## DESCRIPTION OF THE TASK
Look for the word "black" in the material below, then report each line where it occurs.
+++ RAW DATA +++
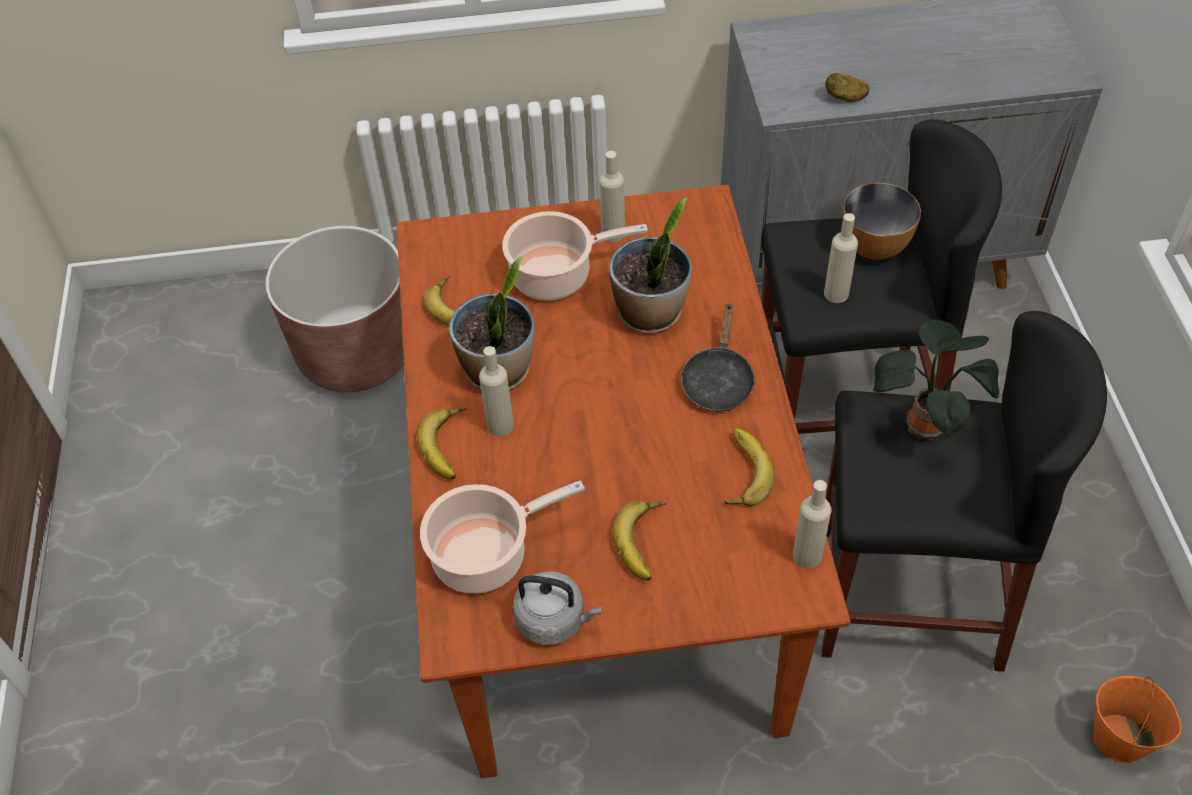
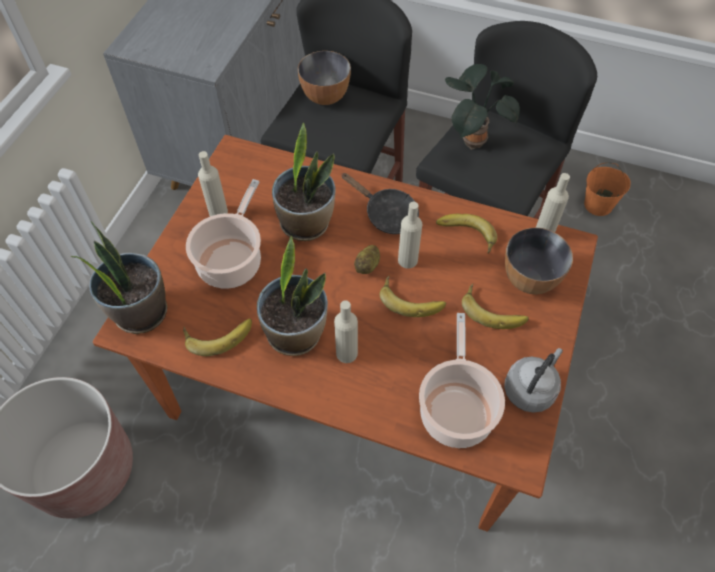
camera: 65 degrees left, 5 degrees up
banana [417,408,467,479] -> banana moved to [380,276,446,317]
beige bottle [824,213,858,303] -> beige bottle moved to [398,202,422,269]
potato [825,73,870,102] -> potato moved to [354,245,380,274]
none -> potted plant [70,221,167,334]
none -> bowl [505,227,573,294]

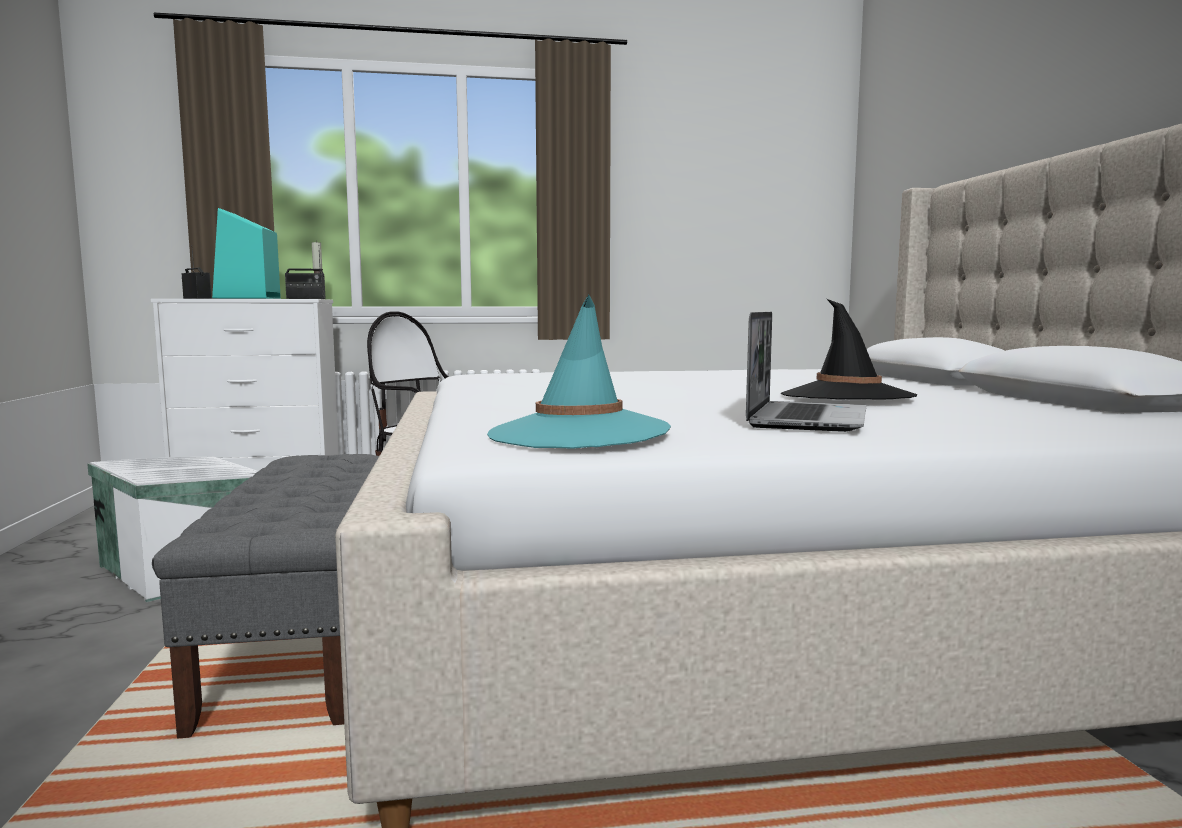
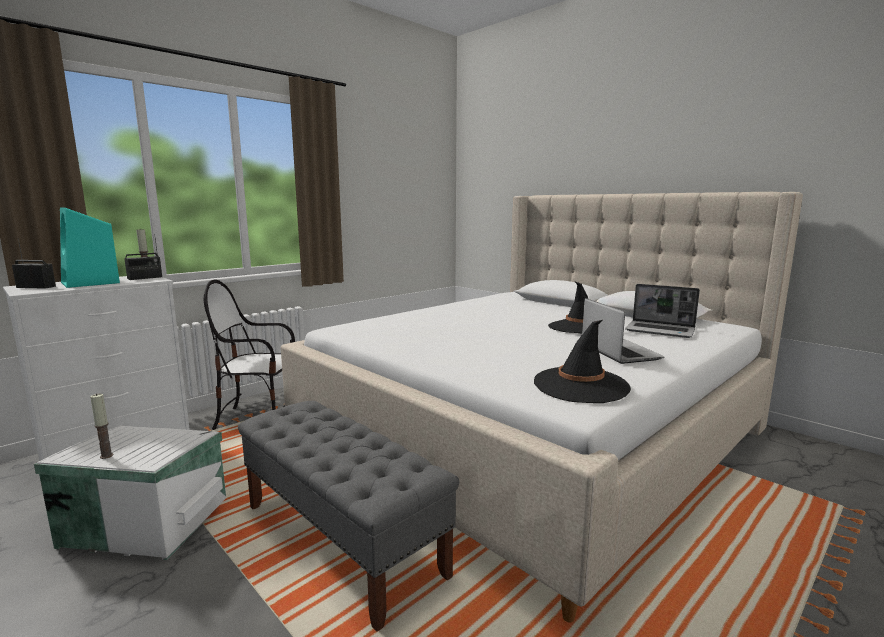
camera: 35 degrees left, 5 degrees up
turquoise hat [487,295,671,449] -> black hat [534,320,631,403]
none -> candle [90,393,113,459]
none -> laptop [625,284,700,338]

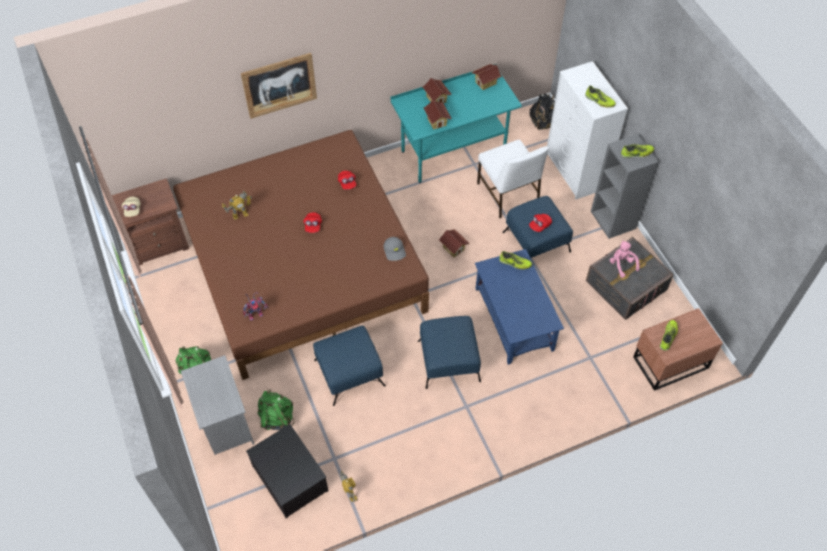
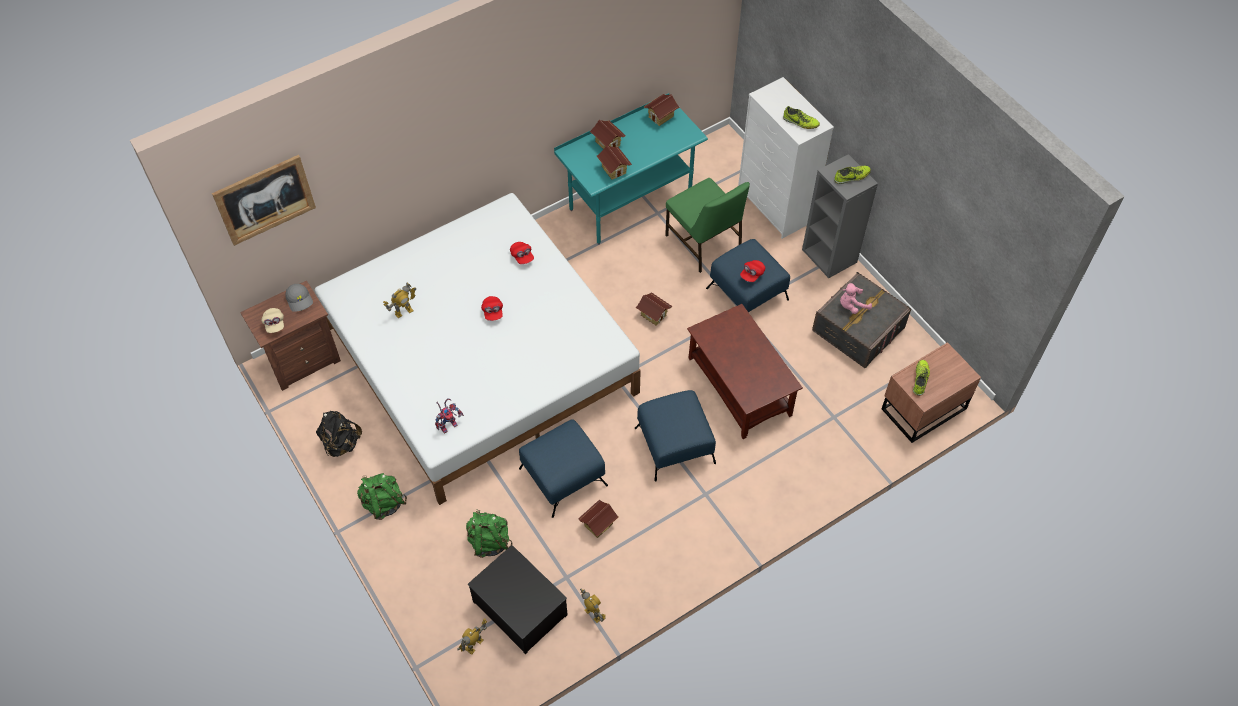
camera: 10 degrees left, 0 degrees up
brown bed [173,130,429,380] -> white bed [315,193,641,505]
grey nightstand [181,355,254,455] -> none
picture [241,53,317,119] -> picture moved to [212,155,316,246]
grey cap [384,237,406,261] -> grey cap moved to [285,284,313,312]
blue coffee table [475,249,564,365] -> brown coffee table [687,304,803,439]
white chair [477,140,549,218] -> green chair [665,178,750,273]
shoe [499,251,532,269] -> none
black backpack [529,93,555,130] -> black backpack moved to [316,411,362,457]
pink plush toy [610,240,640,278] -> pink plush toy turned 75 degrees counterclockwise [840,283,872,314]
none -> toy robot [458,619,487,655]
none -> toy house [578,499,619,538]

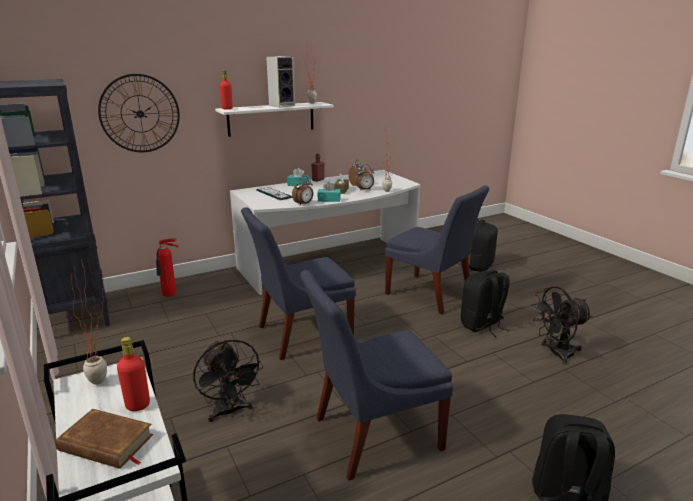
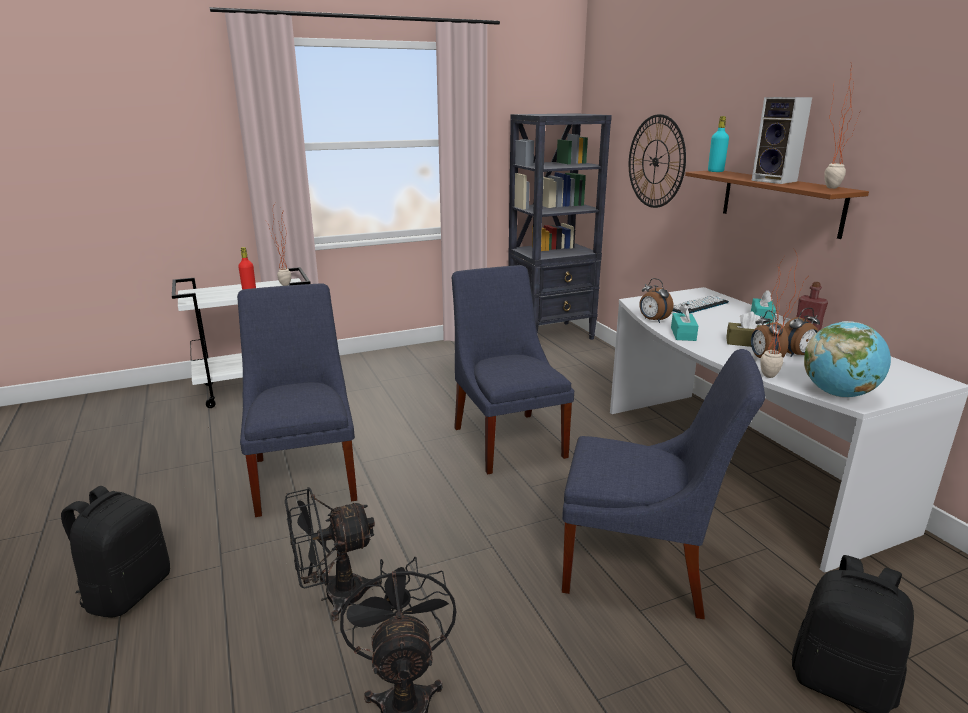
camera: 95 degrees right, 0 degrees up
brown book [55,409,153,469] -> none
fire extinguisher [156,238,179,297] -> none
black fan [193,340,263,422] -> black fan moved to [285,487,382,621]
white shelf [215,102,334,137] -> brown shelf [685,171,869,239]
red bottle [220,71,233,109] -> turquoise bottle [708,116,729,172]
blue chair [385,186,489,315] -> blue chair turned 120 degrees counterclockwise [562,349,765,619]
black backpack [461,270,510,337] -> none
none -> globe [804,321,891,398]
+++
## TASK ANSWER
turquoise hat [487,295,671,449] -> black hat [534,320,631,403]
black backpack [529,93,555,130] -> black backpack moved to [316,411,362,457]
black fan [193,340,263,422] -> black fan moved to [285,487,382,621]
black backpack [461,270,510,337] -> none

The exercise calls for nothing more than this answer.